Because there's magic at stake.
In my mid 20s, I took a year off to live the unemployed life. Throughout that year, at one point or another, most of the people in my life questioned what the fuck I was doing. Why was the girl with the most directed and structured life suddenly floating aimlessly?
It came from a good place, I recognize that, I think a lot of people felt that I was lost or maybe depressed. The opposite was true, I think I was actually finding myself for the first time and I wasn’t depressed, I was sad and that was ok because that’s what I needed to be. It wasn’t fun and it wasn’t easy. It was a long, arduous and extremely painful process, but I don’t think I have ever felt more connected.
Today, my life is full of direction; a great job and a growing creative project that’s all my own. This is a destination I’ve been driving myself towards with some urgency. I expected my arrival to be full of inspiration but as 2016 draws to a close, the words aren’t flowing. They aren’t flowing onto the page. They aren’t flowing into my own brain. They aren’t flowing out of my mouth. I can’t get past the taunting, blinking cursor. I can’t get clear on how I’m feeling or what I’m thinking and I can’t seem to express myself to the people around me.
How do I feel about that guy I went on a date with? Where do I see myself in five years? Would I rather go out or stay in? How do I feel about my writing? Do I still have feelings for him? Am I happy?
I can’t answer my own (deceptively simple) questions.
When I come home from a date, I drop my keys on my counter, I crawl into bed and I feel ambivalent and tired. When I sit down to write, I stare at a group of poorly worded and disjointed paragraphs, I shut my laptop, I crawl into bed and I feel ambivalent and tired. When I come home after a night out, I take off my make-up, I crawl into bed and I feel ambivalent and tired. When a man exits my life, I drop my phone on my table, I crawl into bed and I feel ambivalent and tired.
Maybe a lot of people would see this as stability or progress – being unshakeable is often seen as a sign of strength. To me, it’s a sign of disconnection. I consider myself to be a fairly emotional and sensitive person though, most of the time, I am extremely adept at hiding this from other people. It’s an asset and a liability depending on the context and the perspective. I think I’ve become so good at hiding it, that sometimes I can even hide it from myself.
The truth is, often, it’s easier that way. You can’t break my heart if I never really let myself feel anything for you in the first place. I won’t be disappointed about not ever getting a manuscript published if I never write one. I won’t be upset when you find someone new if I never grasp the fact that I still miss you.
It’s safe behind those walls. But no real magic happens inside that fortress. And I kind of want the magic. I kind of want the big love. I kind of want the fulfilling career. I kind of want to live my life on my own terms. I kind of want the whole damn package.
So, what am I focusing on in 2017? Nothing.
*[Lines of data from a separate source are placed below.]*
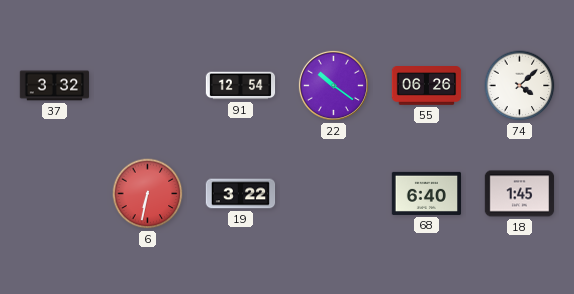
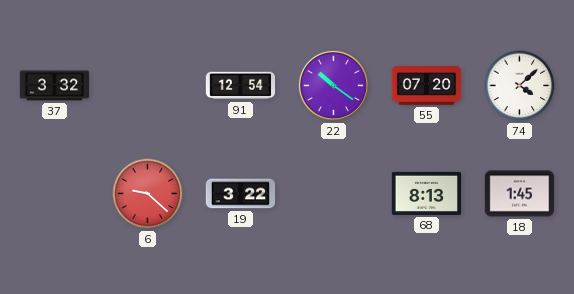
55: 06:26 -> 07:20
6: 6:32 -> 9:22
68: 6:40 -> 8:13
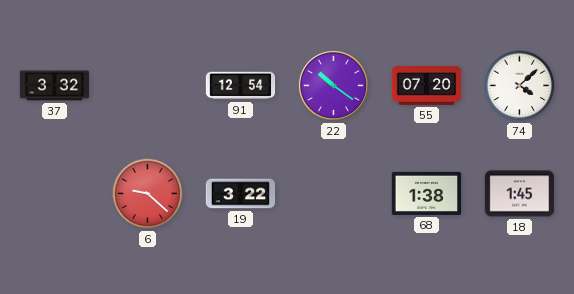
68: 8:13 -> 1:38
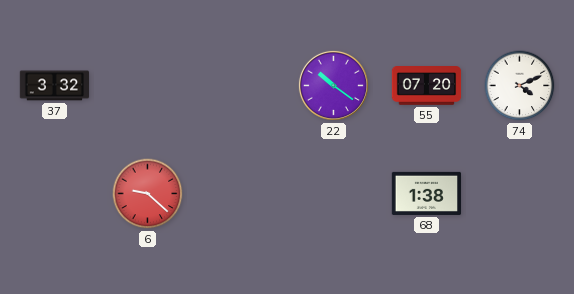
91: 12:54 -> none
74: 4:08 -> 4:11
19: 3:22 -> none
18: 1:45 -> none
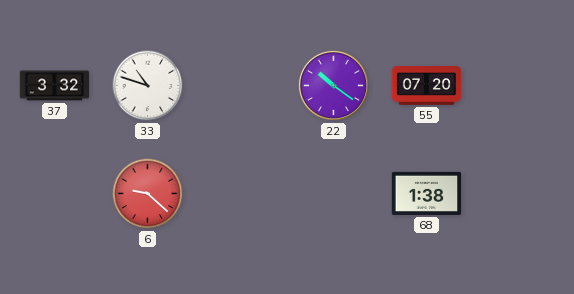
33: none -> 10:48
74: 4:11 -> none
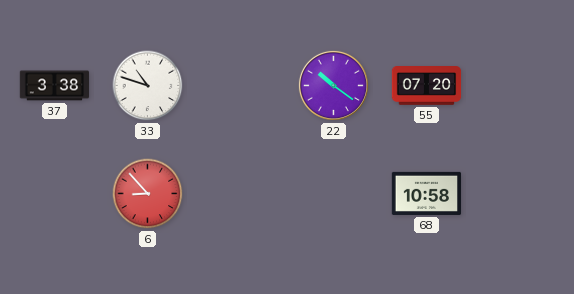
37: 3:32 -> 3:38
6: 9:22 -> 8:53
68: 1:38 -> 10:58
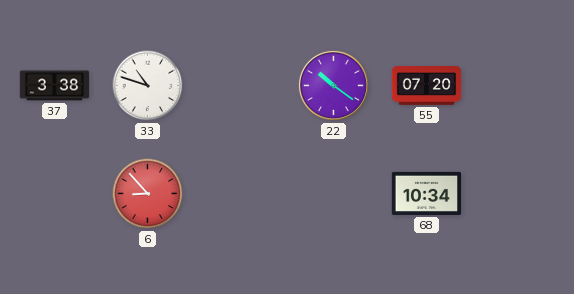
68: 10:58 -> 10:34
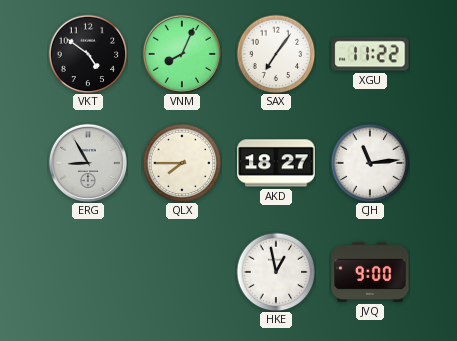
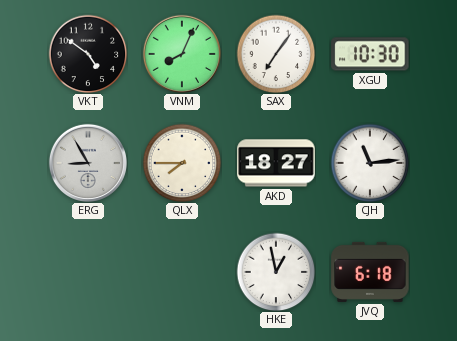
XGU: 11:22 -> 10:30
JVQ: 9:00 -> 6:18
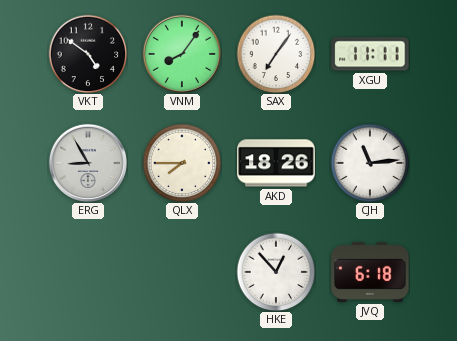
VNM: 8:04 -> 8:06
XGU: 10:30 -> 11:11
AKD: 18:27 -> 18:26
HKE: 12:58 -> 12:53
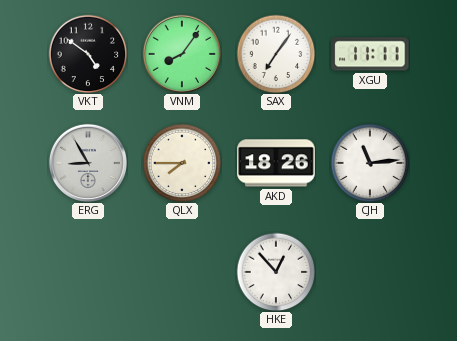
JVQ: 6:18 -> none
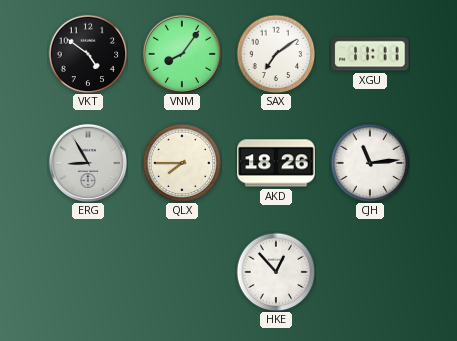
SAX: 7:06 -> 7:09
I’m going to focus less and feel more. I’m going to figure out where my compass points and I’m going to follow that arrow with no questions asked.
I’m going to keep writing about whatever I want to write about so long as it’s honest.
I’m going to keep seeing that guy who doesn’t check off a single box but makes my heart sing.
If I feel like I want to go to that party, I’m going to go. If I don’t. I won’t.
If I want to kiss you or sleep with you. I will. If I don’t. I won’t.
If I want to go home, I’ll go home. If I want to stay out, I’ll stay out.
If I love you, I’ll tell you.
Because the things you’re drawn to – they’re everything. They’re your roadmap to happiness and the things you hate – they’re pushing you away from a life that’s not meant for you.
So get really clear in 2017 because there’s magic at stake.